Train travel really is a great way to spend quality time with your family. This year, I have enjoyed trips with my Mom and daughter and just this past weekend with my son. 15 year old boys are not always easy to spend quality time with but we did it and enjoyed looking at pictures from around world on a travel blog I subscribe to. We talked about what some of his future plans might be, etc. It was very nice.

Glad you enjoyed your trip. Train travel, even when plagued by delays such as yours, still seem much less stressful to me, too.

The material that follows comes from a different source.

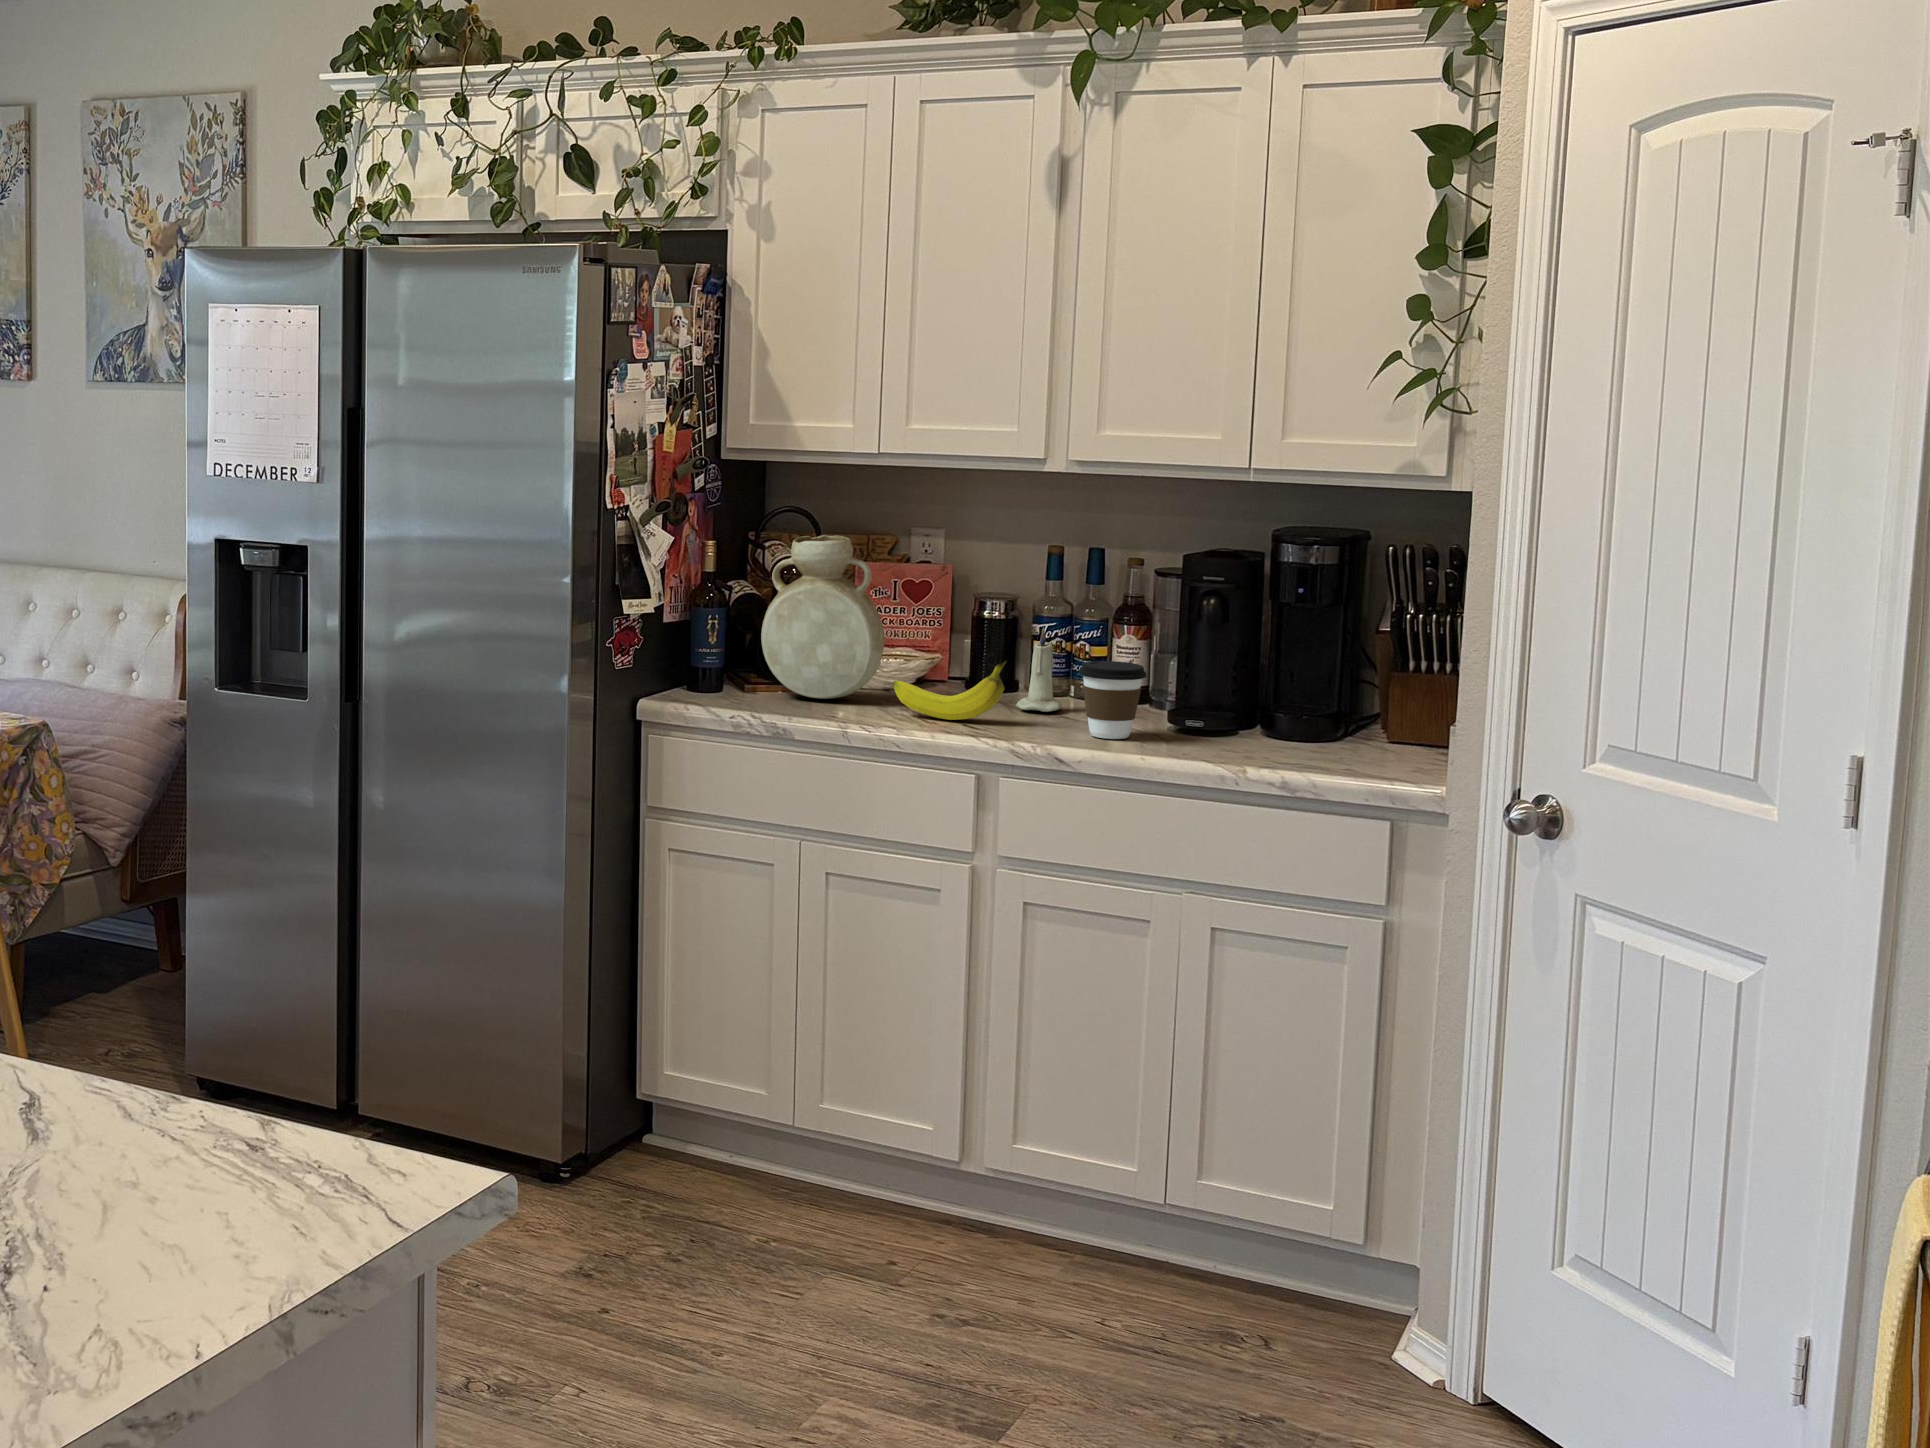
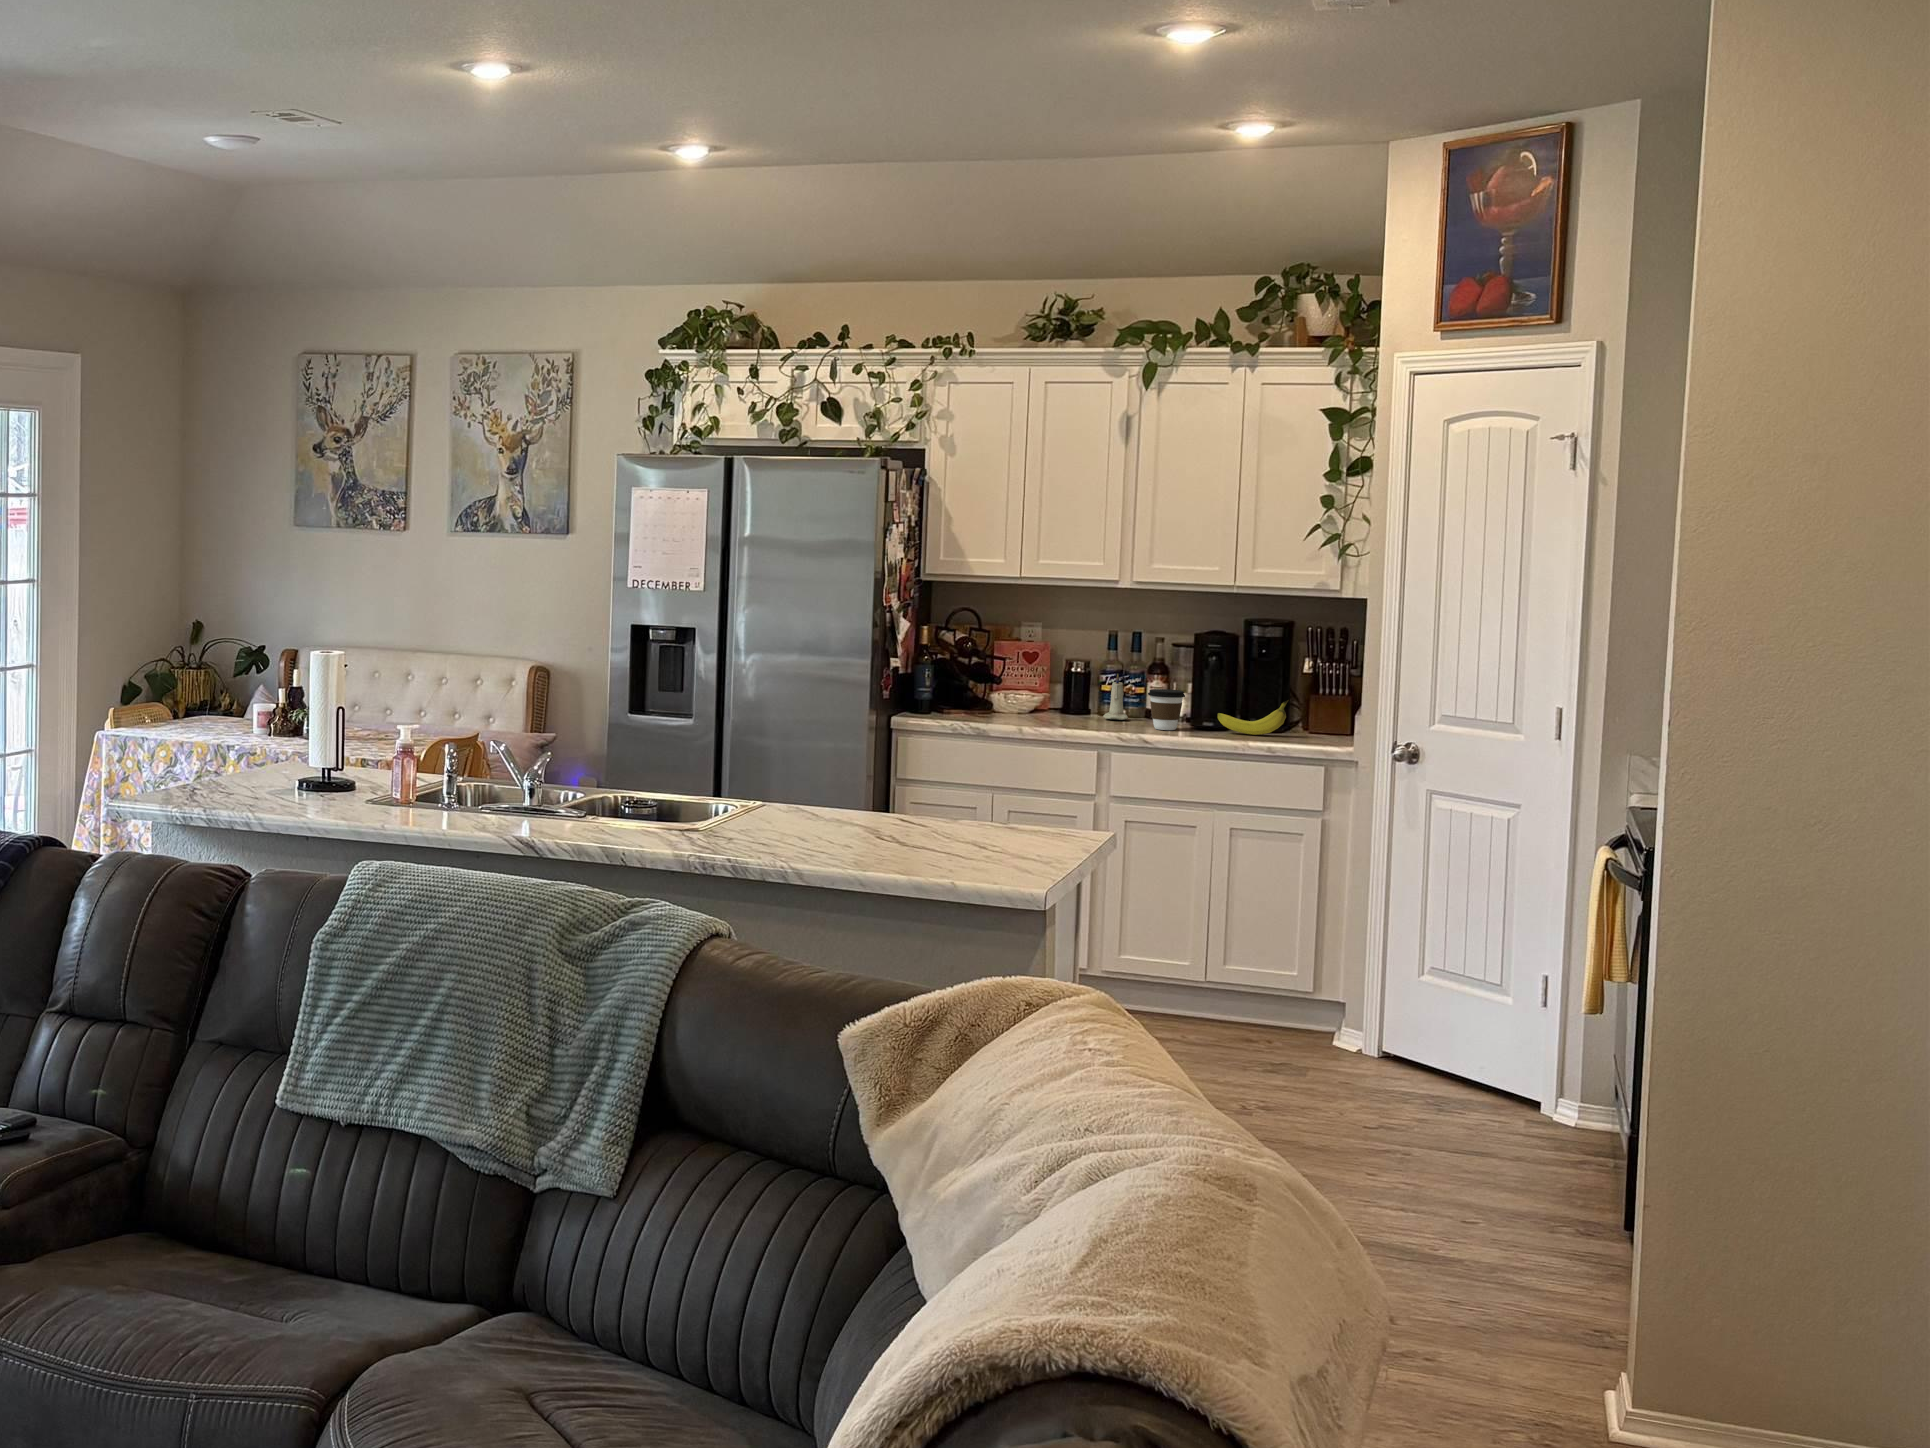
vase: present [761,535,884,699] -> none [957,623,1028,715]
fruit: present [893,661,1006,720] -> present [1217,700,1288,735]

Last summer I was on a train trip with a friend who is a flight attendant and she commented how unlike air travel it was even though our trip was plagued with multiple delays from forces of nature and mankind.


----------



## Rail Freak (Sep 25, 2012)

I think that is the best trip report I've ever read!

Thanx for sharing!!!

RF


----------



## Bob Dylan (Sep 25, 2012)

:hi: :wub: :wub: :wub:


----------



## pennyk (Sep 25, 2012)

Great trip report. Thanks for sharing. I hope to run into you sometime in Orlando.


----------



## AmtrakBlue (Sep 25, 2012)

pennyk said:


> Great trip report. Thanks for sharing. I hope to run into you sometime in Orlando.


Waiting...waiting....waiting...


----------



## Shanghai (Sep 27, 2012)

Good report. I too had a travel job and lived overseas that required a great deal of airplane

travel and have been converted to Amtrak travel now. I want to take by grandchildren on a sleeper

trip when they get older. When we lived in Europe, we took many of our family vacations on the

train.


----------



## caravanman (Oct 6, 2012)

Hi,

I had got out of the habit of reading trip reports, but I am glad that I read yours. Nice that you were able to share an enjoyable trip with your child, and that you came away with a good feel for the adventure of rail travel, despite the storm's disruption.

Ed


----------



## Sealink (Mar 6, 2013)

Great report. You have whetted my appetite for this journey! (I will be travelling south)


----------



## Michigan Mom (Mar 10, 2013)

Thanks for posting your trip report. opinions may differ, of course, this is mine: I find the single best source of information for trip planning are reading about other people's trips. I have gotten LOTS of ideas from these travelogues that have helped me plan our excursions.


----------